Eu o acuso por não traçar a linha da dignidade, permitindo que a Força Aérea de Eduardo Gomes e Eduardo Moura fosse reduzida a táxi aéreo e a motivo de chacota nacional.
Eu acuso as elites brasileiras por sua indiferença, por seu apego a privilégios e por sua covardia moral.
Eu as acuso por abandonar a Nação, quando deveriam iluminá-la; e por escolherem alianças de conveniência em vez de compromissos de grandeza.
Eu as acuso por se contentarem com lucros imediatos enquanto o País se dissolve em corrupção e mediocridade.
Eu as acuso por seu cosmopolitismo vazio que fala em democracia enquanto fecha os olhos para a ruína moral, cultural e econômica da Pátria.
Eu acuso a sociedade brasileira por seu silêncio, sua passividade e sua complacência.
Eu a acuso por se indignarem em breves instantes nas ruas, mas se recolher depois ao conforto da apatia.
Eu a acuso por aceitar a mentira como normalidade, a corrupção como regra e a injustiça como hábito.
Eu a acuso por permitir que o medo se transforme em conformismo e que a liberdade seja trocada por migalhas.

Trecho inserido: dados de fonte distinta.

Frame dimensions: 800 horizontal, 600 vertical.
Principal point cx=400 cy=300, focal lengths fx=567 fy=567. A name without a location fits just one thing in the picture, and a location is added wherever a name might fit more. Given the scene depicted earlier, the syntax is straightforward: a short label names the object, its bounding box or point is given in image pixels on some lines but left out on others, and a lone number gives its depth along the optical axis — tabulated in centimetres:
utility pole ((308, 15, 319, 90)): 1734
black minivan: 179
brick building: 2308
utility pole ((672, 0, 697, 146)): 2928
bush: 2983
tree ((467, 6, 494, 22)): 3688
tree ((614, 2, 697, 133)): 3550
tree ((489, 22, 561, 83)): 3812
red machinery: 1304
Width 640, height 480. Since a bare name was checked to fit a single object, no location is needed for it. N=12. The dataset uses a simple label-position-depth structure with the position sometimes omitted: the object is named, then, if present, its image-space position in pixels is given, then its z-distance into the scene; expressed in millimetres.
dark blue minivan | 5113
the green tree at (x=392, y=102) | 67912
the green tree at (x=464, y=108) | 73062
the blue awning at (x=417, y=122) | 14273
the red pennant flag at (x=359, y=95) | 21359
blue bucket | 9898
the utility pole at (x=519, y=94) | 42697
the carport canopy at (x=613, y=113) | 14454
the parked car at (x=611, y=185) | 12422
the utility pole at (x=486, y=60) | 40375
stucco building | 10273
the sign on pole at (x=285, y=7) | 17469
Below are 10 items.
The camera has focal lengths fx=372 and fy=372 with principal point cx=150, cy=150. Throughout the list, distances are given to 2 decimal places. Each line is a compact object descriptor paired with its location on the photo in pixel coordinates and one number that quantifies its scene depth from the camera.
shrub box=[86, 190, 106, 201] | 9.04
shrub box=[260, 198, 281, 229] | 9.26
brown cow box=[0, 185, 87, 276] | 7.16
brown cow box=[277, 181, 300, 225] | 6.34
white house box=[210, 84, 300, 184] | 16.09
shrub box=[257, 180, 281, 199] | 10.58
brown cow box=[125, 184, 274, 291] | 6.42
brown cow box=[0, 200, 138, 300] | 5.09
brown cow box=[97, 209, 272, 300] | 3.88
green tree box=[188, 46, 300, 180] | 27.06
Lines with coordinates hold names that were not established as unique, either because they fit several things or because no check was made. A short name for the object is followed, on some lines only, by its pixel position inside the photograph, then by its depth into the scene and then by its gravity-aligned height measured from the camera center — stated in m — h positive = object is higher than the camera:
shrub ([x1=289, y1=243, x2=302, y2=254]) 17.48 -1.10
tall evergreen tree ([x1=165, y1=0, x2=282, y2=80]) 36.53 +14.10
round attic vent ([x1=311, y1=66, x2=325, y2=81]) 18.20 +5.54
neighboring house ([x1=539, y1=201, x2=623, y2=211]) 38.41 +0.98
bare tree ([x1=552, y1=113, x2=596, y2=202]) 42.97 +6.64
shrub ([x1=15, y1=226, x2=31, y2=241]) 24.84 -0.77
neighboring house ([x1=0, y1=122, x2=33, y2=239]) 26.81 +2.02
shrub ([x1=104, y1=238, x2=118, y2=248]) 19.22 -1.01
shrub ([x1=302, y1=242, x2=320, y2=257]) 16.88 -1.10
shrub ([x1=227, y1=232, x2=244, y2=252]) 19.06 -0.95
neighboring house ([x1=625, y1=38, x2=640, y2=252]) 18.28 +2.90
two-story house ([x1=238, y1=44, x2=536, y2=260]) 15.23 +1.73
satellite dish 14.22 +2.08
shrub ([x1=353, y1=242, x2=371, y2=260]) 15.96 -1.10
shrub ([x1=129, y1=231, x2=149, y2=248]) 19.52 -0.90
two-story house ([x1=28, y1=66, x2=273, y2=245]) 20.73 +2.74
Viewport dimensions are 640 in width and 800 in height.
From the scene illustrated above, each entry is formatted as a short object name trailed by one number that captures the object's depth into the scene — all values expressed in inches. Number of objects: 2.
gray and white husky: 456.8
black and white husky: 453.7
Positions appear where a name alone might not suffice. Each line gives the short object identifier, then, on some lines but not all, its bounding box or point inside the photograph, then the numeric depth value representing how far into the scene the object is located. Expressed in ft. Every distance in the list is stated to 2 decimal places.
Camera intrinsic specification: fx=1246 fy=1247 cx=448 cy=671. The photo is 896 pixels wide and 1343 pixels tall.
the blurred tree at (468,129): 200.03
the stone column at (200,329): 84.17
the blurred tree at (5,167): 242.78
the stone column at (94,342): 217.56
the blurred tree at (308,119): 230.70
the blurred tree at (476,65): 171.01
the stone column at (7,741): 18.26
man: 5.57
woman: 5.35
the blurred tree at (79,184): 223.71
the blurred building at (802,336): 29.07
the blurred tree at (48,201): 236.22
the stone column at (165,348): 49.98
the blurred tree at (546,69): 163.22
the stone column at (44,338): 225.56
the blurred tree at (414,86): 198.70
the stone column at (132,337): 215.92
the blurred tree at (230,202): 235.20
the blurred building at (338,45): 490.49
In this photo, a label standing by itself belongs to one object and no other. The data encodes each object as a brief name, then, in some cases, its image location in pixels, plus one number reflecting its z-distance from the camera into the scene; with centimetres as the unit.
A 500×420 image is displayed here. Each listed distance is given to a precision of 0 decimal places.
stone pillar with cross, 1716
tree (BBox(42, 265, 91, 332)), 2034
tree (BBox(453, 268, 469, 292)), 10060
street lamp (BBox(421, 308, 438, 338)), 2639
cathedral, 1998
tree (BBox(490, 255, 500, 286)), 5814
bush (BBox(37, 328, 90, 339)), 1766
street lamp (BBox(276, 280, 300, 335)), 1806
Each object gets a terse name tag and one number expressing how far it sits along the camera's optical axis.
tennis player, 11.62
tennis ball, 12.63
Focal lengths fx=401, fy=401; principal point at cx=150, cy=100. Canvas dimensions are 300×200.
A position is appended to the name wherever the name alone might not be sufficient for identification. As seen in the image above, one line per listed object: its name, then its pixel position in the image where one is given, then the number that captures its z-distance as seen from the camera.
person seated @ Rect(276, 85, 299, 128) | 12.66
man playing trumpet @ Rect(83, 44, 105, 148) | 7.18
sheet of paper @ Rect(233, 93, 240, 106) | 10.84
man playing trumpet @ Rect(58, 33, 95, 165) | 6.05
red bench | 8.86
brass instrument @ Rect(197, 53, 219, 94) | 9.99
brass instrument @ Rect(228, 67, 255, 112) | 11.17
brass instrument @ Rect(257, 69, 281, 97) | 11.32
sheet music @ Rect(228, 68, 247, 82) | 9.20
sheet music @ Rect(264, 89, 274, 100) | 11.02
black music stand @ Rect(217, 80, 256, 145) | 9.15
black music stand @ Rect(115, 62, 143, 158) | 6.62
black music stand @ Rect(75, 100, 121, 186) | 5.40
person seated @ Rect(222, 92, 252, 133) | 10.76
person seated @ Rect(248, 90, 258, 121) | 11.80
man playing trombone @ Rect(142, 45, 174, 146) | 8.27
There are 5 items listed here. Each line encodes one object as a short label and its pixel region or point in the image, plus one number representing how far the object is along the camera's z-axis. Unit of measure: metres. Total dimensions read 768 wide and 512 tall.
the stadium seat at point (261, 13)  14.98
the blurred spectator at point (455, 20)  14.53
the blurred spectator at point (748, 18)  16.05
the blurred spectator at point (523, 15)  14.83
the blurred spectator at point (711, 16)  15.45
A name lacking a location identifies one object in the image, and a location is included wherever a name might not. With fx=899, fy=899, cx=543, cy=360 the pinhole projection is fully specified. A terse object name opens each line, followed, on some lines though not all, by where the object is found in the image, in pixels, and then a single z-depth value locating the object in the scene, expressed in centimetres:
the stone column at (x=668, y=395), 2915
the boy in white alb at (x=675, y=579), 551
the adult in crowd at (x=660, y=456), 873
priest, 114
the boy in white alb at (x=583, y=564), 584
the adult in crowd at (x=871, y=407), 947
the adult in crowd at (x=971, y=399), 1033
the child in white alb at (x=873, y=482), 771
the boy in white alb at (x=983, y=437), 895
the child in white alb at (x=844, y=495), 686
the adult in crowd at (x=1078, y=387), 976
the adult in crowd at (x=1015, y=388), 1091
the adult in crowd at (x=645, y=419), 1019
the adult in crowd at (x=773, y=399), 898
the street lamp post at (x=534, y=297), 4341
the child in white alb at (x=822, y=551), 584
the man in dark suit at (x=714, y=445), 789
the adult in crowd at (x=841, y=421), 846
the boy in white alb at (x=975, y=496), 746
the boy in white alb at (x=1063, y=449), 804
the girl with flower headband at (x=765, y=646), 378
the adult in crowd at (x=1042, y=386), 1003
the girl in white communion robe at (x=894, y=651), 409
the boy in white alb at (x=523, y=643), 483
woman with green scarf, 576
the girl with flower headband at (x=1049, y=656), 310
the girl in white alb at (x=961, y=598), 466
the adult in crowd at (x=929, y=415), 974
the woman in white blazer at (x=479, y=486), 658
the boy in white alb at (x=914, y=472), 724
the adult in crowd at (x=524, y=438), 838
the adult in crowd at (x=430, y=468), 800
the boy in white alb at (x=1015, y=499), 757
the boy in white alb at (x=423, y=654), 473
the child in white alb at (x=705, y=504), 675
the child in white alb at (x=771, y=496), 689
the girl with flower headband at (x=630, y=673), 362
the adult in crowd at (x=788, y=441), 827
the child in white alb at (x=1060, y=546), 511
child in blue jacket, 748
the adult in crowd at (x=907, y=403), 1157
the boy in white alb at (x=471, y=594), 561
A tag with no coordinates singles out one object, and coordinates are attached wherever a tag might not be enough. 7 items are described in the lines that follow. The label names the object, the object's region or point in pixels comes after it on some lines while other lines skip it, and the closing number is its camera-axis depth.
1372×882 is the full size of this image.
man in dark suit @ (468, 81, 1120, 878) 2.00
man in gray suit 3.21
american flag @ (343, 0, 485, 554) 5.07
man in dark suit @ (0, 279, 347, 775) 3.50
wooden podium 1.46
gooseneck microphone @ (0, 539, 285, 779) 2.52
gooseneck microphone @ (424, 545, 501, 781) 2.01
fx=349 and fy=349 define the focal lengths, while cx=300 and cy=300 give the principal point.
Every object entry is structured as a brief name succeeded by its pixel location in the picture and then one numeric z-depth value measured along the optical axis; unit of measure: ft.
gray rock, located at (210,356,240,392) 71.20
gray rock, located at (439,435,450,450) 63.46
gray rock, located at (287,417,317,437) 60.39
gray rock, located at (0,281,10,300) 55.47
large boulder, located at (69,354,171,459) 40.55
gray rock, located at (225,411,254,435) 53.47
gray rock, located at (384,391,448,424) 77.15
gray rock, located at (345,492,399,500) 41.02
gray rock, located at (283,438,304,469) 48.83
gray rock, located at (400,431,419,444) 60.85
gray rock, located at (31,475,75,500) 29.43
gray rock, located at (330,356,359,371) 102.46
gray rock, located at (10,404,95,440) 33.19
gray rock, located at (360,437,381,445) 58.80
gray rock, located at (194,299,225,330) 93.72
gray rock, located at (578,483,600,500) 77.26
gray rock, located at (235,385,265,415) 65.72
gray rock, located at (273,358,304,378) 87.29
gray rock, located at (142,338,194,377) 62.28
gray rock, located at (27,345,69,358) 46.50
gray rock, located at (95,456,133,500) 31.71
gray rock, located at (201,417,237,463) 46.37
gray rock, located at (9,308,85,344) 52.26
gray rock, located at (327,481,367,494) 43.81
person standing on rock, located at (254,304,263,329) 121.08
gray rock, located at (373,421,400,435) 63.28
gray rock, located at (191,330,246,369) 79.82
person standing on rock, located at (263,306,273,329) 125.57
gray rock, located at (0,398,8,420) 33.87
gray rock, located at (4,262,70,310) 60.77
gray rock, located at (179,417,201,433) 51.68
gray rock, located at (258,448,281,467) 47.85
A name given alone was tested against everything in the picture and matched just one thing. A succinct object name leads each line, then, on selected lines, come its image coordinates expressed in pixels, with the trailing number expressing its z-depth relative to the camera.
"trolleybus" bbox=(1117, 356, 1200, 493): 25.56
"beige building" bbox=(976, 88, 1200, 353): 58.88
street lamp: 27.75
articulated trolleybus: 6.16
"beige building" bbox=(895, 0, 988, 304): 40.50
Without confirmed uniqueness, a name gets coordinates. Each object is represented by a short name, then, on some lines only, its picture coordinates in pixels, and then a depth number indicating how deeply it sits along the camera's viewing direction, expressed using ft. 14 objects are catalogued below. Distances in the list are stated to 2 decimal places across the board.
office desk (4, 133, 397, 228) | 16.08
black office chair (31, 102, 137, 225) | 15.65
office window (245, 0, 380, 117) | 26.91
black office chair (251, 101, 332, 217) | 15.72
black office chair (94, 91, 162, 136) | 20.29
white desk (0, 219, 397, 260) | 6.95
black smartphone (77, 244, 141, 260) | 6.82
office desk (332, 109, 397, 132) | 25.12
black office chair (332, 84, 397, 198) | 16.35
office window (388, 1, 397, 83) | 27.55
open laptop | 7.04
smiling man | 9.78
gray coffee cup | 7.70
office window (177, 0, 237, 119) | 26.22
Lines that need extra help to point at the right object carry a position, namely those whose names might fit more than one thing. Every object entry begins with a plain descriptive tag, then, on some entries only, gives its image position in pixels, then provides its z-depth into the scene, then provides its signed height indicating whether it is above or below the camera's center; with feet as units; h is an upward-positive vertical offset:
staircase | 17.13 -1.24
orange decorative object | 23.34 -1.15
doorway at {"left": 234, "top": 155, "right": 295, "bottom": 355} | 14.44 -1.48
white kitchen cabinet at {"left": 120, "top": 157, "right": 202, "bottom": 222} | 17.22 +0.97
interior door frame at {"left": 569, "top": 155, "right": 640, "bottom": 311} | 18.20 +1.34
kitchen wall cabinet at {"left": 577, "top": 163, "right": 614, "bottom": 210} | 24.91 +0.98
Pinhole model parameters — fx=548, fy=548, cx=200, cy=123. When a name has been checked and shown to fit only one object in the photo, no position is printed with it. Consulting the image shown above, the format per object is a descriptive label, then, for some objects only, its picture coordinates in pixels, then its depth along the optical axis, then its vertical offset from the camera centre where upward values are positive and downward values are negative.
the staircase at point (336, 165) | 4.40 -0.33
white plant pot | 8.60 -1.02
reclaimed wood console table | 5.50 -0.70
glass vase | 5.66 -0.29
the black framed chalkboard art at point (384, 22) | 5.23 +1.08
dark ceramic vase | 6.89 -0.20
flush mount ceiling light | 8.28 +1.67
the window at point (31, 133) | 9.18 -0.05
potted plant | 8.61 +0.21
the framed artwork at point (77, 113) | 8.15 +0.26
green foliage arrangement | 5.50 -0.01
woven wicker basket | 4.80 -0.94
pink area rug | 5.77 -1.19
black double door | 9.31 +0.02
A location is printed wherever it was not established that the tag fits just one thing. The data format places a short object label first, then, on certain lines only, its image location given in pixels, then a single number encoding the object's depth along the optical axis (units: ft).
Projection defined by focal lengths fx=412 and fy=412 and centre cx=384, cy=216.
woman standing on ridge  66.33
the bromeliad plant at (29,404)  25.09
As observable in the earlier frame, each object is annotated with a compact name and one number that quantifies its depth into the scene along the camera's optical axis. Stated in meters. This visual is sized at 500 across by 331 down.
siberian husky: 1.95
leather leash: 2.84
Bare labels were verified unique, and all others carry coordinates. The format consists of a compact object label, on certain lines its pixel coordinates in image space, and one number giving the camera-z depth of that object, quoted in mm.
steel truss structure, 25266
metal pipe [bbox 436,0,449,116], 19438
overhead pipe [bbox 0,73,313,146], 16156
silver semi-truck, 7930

Eu a acuso porque sei que sem verdade não há autoridades, sem justiça não há liberdade, sem honra não há Forças Armadas e sem povo não há Nação.
Eu acuso porque quando o Estado se corrompe, resta o pensamento livre, dizer com voz alta aquilo que todos já pressentem, que a Pátria está sendo traída.
Eu acuso, não para destruir, mas para despertar, porque acusação é também o chamado à consciência.
E só quando a forma e a substância se reconciliarem, quando o Estado voltar a servir a sociedade, e quando a sociedade voltar a exigir dignidade de suas Instituições é que o Brasil reencontrará sua força moral.
La vérité est en marche et rien ne l'arrêtera!
A verdade está em marcha e ninguém a deterá!